Low tumor burden stage II seminoma includes all patients with retroperitoneal metastases measuring 5 cm or smaller in maximum transverse diameter. This encompasses both clinical stages IIA and IIB. Radiation therapy is the treatment of choice for most patients with these stages of disease. The radiation portal is fundamentally the same as that of patients with clinical stage I disease. Fractionation is the same except that a boost of approximately 500 to 750 rad is administered to involved lymph nodes. Relapses occur in from 5% to 15%, and death from seminoma is rare. Prophylactic mediastinal radiation therapy is not indicated, because relapses solely in the anterior or posterior mediastinum are infrequent. The combination of supradiaphragmatic and infradiaphragmatic radiation therapy results in chemotherapy intolerance, a high rate of treatment-related mortality due to chemotherapy, and a greater than expected death rate from disease due to the inability to administer adequate doses of chemotherapy.
There are exceptions to the need for radiation therapy for clinical stage I and nonbulky clinical stage II seminoma:
A horseshoe kidney is a contraindication to retroperitoneal radiation therapy due to the high likelihood of radiation-induced renal failure. Observation is preferred in clinical stage I, and primary chemotherapy is the treatment of choice for clinical stage II.
Patients who develop a second metachronous testicular germ cell tumor and who have undergone a prior RPLND or received radiation therapy should be observed frequently if clinical stage I disease is present, and undergo primary chemotherapy in the unlikely event that the disease is confined to residual retroperitoneal lymph nodes.
Inflammatory bowel disease may also be a contraindication to radiation therapy. Discussions with an experienced radiation oncologist would be indicated under such circumstances. If the decision is not to administer radiation therapy, then the management policies noted earlier for patients with a horseshoe kidney should be followed.
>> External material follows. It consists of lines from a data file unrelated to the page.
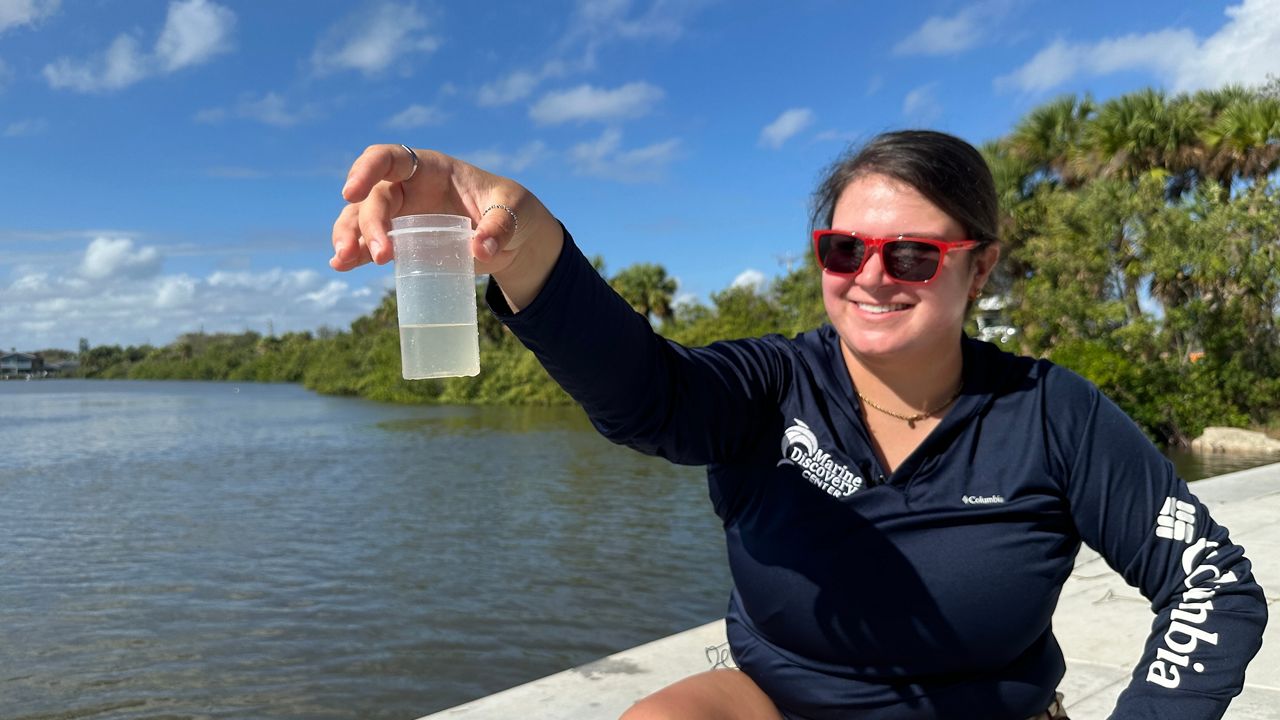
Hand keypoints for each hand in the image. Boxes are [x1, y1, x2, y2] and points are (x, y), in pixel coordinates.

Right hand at [330, 144, 555, 281]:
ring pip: (362, 219)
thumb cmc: (513, 210)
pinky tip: (342, 265)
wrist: (514, 238)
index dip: (366, 170)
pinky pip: (371, 243)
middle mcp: (410, 187)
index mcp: (432, 168)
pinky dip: (355, 253)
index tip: (351, 192)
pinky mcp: (403, 240)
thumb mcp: (515, 211)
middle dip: (368, 223)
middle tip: (381, 255)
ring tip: (344, 261)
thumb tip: (480, 248)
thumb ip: (500, 225)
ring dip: (349, 237)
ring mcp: (403, 214)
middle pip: (374, 197)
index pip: (390, 158)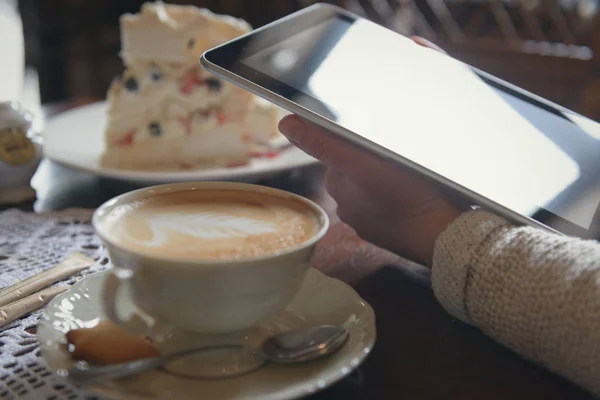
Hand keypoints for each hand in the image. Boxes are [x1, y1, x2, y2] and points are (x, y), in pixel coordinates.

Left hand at [278, 37, 462, 266]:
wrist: (440, 235)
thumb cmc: (404, 196)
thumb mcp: (361, 162)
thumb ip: (323, 143)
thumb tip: (285, 125)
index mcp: (338, 184)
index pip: (338, 152)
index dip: (357, 145)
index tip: (379, 145)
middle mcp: (347, 206)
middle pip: (354, 170)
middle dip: (369, 161)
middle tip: (395, 158)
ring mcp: (367, 221)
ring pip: (370, 189)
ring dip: (382, 180)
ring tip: (406, 178)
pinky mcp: (387, 232)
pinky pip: (385, 207)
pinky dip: (393, 200)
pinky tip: (410, 198)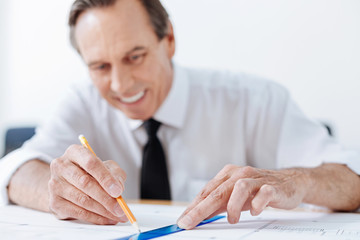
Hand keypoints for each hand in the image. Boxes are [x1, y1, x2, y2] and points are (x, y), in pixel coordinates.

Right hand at [48, 144, 127, 224]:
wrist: (68, 184)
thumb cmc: (91, 173)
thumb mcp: (107, 167)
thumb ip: (115, 174)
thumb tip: (117, 188)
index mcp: (75, 152)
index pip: (90, 163)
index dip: (105, 178)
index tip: (118, 191)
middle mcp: (61, 166)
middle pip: (85, 183)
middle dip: (106, 198)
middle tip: (120, 209)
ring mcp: (55, 184)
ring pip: (82, 200)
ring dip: (103, 211)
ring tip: (117, 216)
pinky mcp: (54, 202)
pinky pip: (78, 212)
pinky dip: (95, 218)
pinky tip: (106, 219)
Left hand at [177, 164, 308, 228]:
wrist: (290, 181)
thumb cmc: (258, 189)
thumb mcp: (234, 196)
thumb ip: (217, 204)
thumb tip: (197, 216)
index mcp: (228, 175)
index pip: (206, 191)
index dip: (193, 206)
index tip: (182, 220)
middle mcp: (240, 174)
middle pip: (217, 191)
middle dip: (201, 209)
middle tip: (190, 222)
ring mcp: (256, 179)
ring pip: (239, 188)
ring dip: (232, 206)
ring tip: (231, 219)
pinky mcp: (273, 187)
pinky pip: (264, 193)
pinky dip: (257, 203)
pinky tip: (255, 211)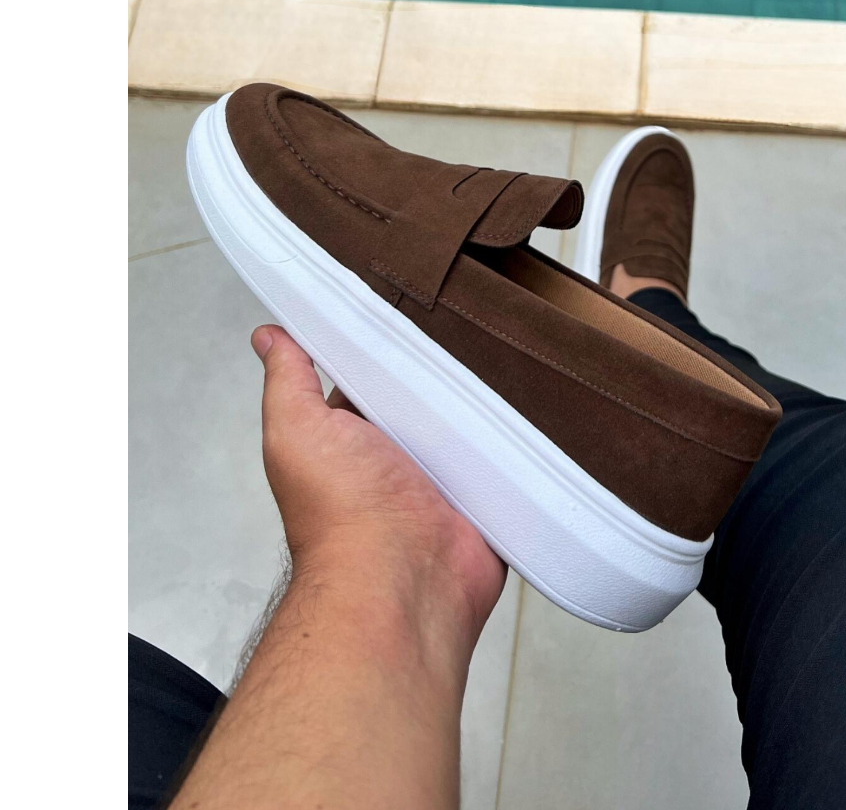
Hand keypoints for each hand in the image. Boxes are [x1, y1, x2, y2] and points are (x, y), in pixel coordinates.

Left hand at [251, 324, 506, 641]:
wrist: (402, 581)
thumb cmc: (340, 512)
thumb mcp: (297, 430)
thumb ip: (287, 381)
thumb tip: (269, 336)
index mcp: (350, 439)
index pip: (370, 379)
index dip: (384, 347)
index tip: (409, 306)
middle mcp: (395, 459)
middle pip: (425, 399)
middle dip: (442, 371)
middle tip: (473, 324)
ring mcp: (442, 480)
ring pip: (467, 426)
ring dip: (482, 403)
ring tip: (512, 352)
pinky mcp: (483, 498)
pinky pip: (504, 459)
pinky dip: (513, 440)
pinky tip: (534, 404)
Low tumor burden clinical stage II nonseminomatous GCT encompasses disease ipsilateral to the primary tumor, at or below the renal hilum, not associated with tumor-related back pain, and limited to the primary landing zone. The presence of suprahilar or retrocrural lymphadenopathy, bilateral retroperitoneal nodal metastases, back pain, or contralateral lymph nodes (even if the ipsilateral lymph nodes do not appear to be involved) generally implies unresectable disease (e.g., tumor-associated back pain) or a higher likelihood of metastatic disease (suprahilar and retrocrural adenopathy), and initial chemotherapy is preferred. Ipsilateral solitary lymph nodes smaller than 3 cm are best handled by RPLND. Lymph nodes between 3 and 5 cm, even if solitary, may be associated with more extensive disease than can be detected on abdominal CT scan.

Retroperitoneal Lymph Node Dissection

The standard approach to patients with clinical stage IIA and some IIB tumors has been RPLND. The priority is to perform a definitive therapeutic operation, following which there is a minimum likelihood of infield recurrence. Margins of resection should not be compromised in an attempt to maintain ejaculatory function. Nerve-sparing dissection may be possible, depending on the location of disease.